2.6 Patients and Ethical approval
From March 2016 to June 2020, a total of 72 patients from the Department of Plastic Surgery of the Second Affiliated Hospital of Soochow University obtained 36 primary cutaneous melanomas and 36 metastatic melanomas. No radiotherapy or chemotherapy was received before surgery. Intraoperative specimens of primary skin melanoma and metastatic melanoma were collected and fixed with 4% paraformaldehyde. Clinical data can be obtained from hospital records. This study was supported by the Independent Ethics Committee (IEC) of the Second Affiliated Hospital of Soochow University, and all patients were fully aware of the preservation and upcoming use of their removed specimens for further research.
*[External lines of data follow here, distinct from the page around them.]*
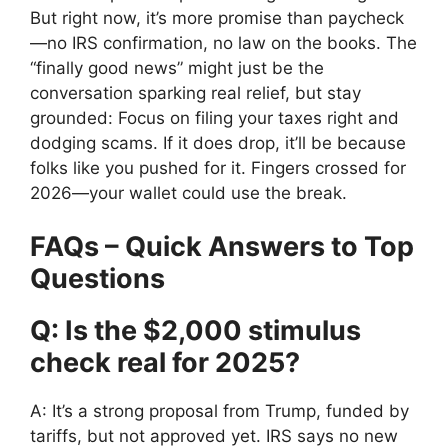
But right now, it’s more promise than paycheck
—no IRS confirmation, no law on the books. The
“finally good news” might just be the
conversation sparking real relief, but stay
grounded: Focus on filing your taxes right and
dodging scams. If it does drop, it’ll be because
folks like you pushed for it. Fingers crossed for
2026—your wallet could use the break.
FAQs – Quick Answers to Top
Questions
Q: Is the $2,000 stimulus
check real for 2025?
A: It’s a strong proposal from Trump, funded by
tariffs, but not approved yet. IRS says no new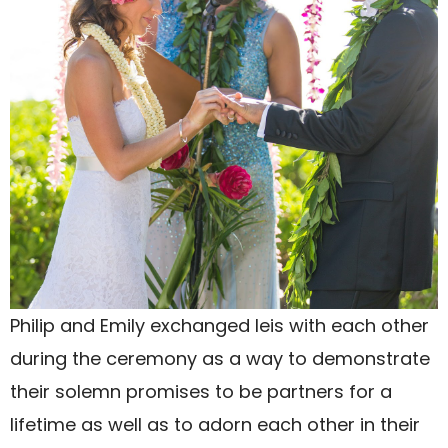
Philip and Emily exchanged leis with each other
during the ceremony as a way to demonstrate
their solemn promises to be partners for a
lifetime as well as to adorn each other in their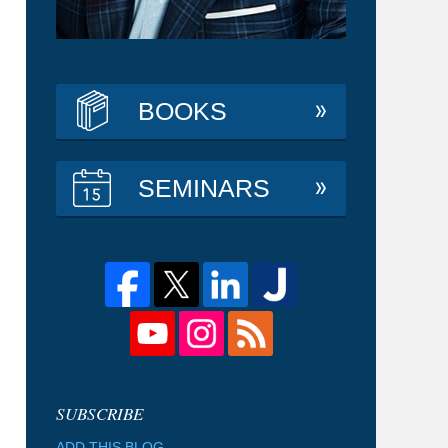
BOOKS
SEMINARS
ADD THIS BLOG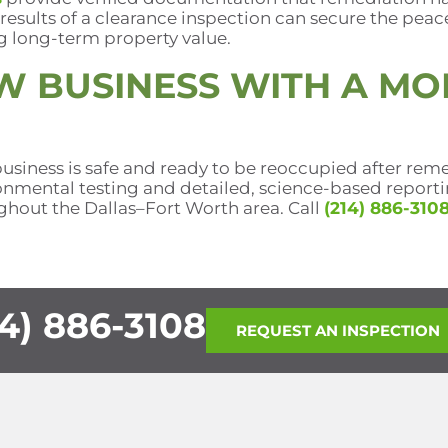
 results of a clearance inspection can secure the peac
g long-term property value.
W BUSINESS WITH A MO
usiness is safe and ready to be reoccupied after reme
nmental testing and detailed, science-based reporting
hout the Dallas–Fort Worth area. Call
(214) 886-310
4) 886-3108
REQUEST AN INSPECTION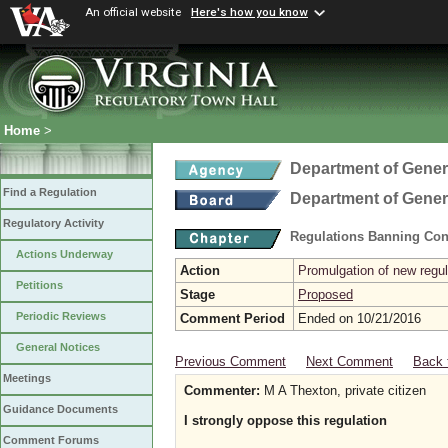
An official website
Here's how you know
Home
>
Department of Gener
Find a Regulation
Department of Gener
Regulatory Activity
Regulations Banning Con
Actions Underway
Action
Promulgation of new regul
Petitions
Stage
Proposed
Periodic Reviews
Comment Period
Ended on 10/21/2016
General Notices
Previous Comment
Next Comment
Back 
Meetings
Commenter:
M A Thexton, private citizen
Guidance Documents
I strongly oppose this regulation
Comment Forums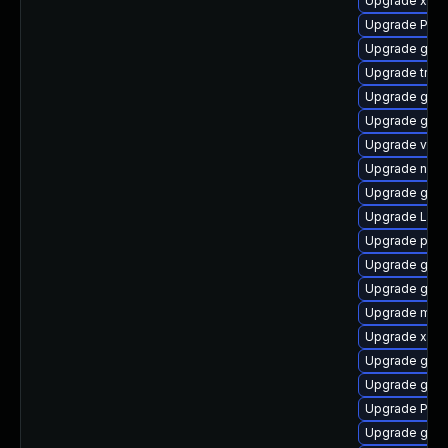
Upgrade xdg-
Upgrade Pack
Upgrade gnom
Upgrade trac
Upgrade gno
Upgrade gtk3
Upgrade vte2
Upgrade nauti
Upgrade gno
Upgrade Lib
Upgrade pyth
Upgrade gno
Upgrade gdm
Upgrade mutt
Upgrade xdg-
Upgrade gno
Upgrade gtk-
Upgrade Pack
Upgrade gvf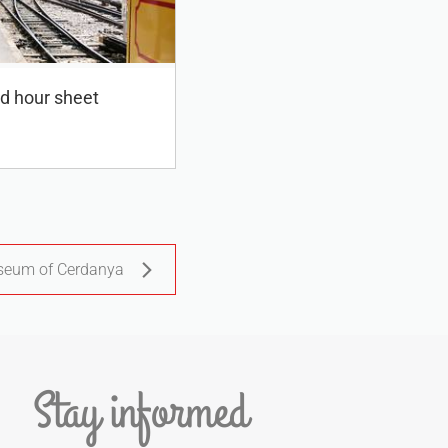
ed hour sheet
eum of Cerdanya
Stay informed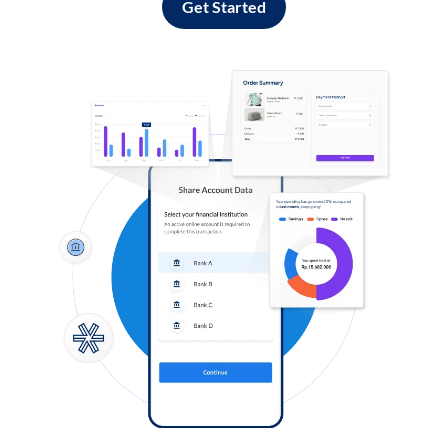
Get Started
Log in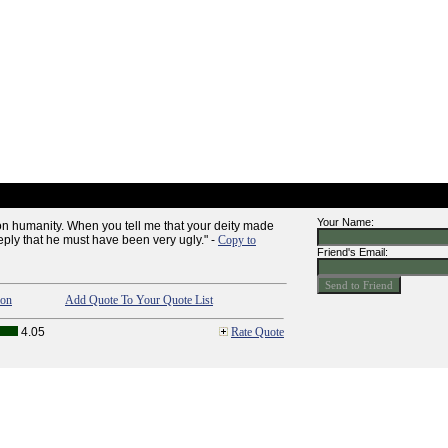
Your Name:
 on humanity. When you tell me that your deity made
reply that he must have been very ugly." -
Copy to
Friend's Email:
ion
Add Quote To Your Quote List
4.05
Rate Quote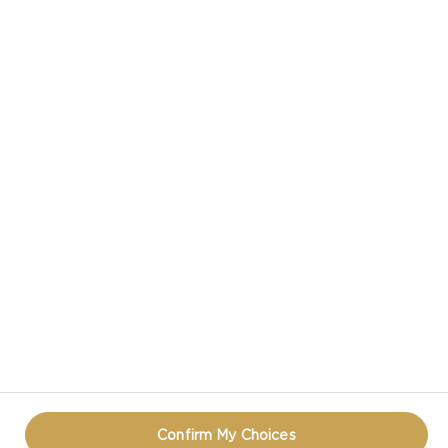
CASTELLO IN SOCIAL MEDIA
TERMS OF USE
COOKIE INFORMATION
REOPEN COOKIE POPUP
Confirm My Choices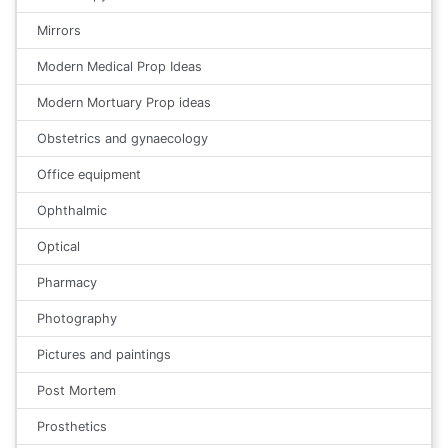
Mirrors
Modern Medical Prop Ideas
Modern Mortuary Prop ideas
Obstetrics and gynaecology
Office equipment
Ophthalmic
Optical
Pharmacy
Photography
Pictures and paintings
Post Mortem
Prosthetics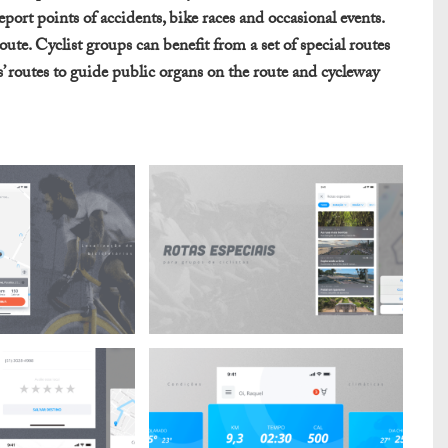
eport points of accidents, bike races and occasional events.
oute. Cyclist groups can benefit from a set of special routes
rs’ routes to guide public organs on the route and cycleway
2.7 Immunohistochemistry (IHC)
Sections were deparaffinized in xylene for 15 min and then rehydrated in graded alcohols and water. Endogenous peroxidase activity was blocked by treatment with 3% H2O2-methanol for 30 min at room temperature. After blocking nonspecific binding with serum for 40 min at 37℃, sections were incubated with rabbit anti-CXCL8 polyclonal antibody (1:500; 27095-1-AP), anti-THBS1 a ntibody (1:500; 18304-1-AP) and anti-KIT antibody (1:500; 18696-1-AP) in a humid chamber at 4℃ overnight. After three washes with PBS, sections were incubated with biotinylated secondary antibodies (SA00004-1, Proteintech) for 30 min, washed three times in PBS, and incubated with streptavidin-conjugated peroxidase (ab7403, Abcam) for 30 min. Slides were rinsed in PBS, exposed to diaminobenzidine (SK4100, Vector Laboratories) and counterstained with Mayer’s hematoxylin (ab128990, Abcam; negative control = omission of the primary antibody). The percentages of cells that express CXCL8, THBS1 or KIT were assessed by quantitative histomorphometry (Olympus X71-F22PH; Olympus Corporation, Tokyo, Japan). Two experienced pathologists independently assessed the positive or negative staining of a protein in one FFPE slide and were supervised by a clinician. Depending on the level of staining intensity (no staining, weak staining, medium staining and strong staining), the score ranges from 0 to 3. The staining range of immunoreactive tumor cell coverage (0%, 1-25%, 26-50%, 51-75%, 76-100%) is 0-4. According to the multiples of the staining intensity and degree score, the IHC score is comprehensively scored from 0 to 12. Negative staining is grade 0 to 4, and positive staining is grade 5 to 12.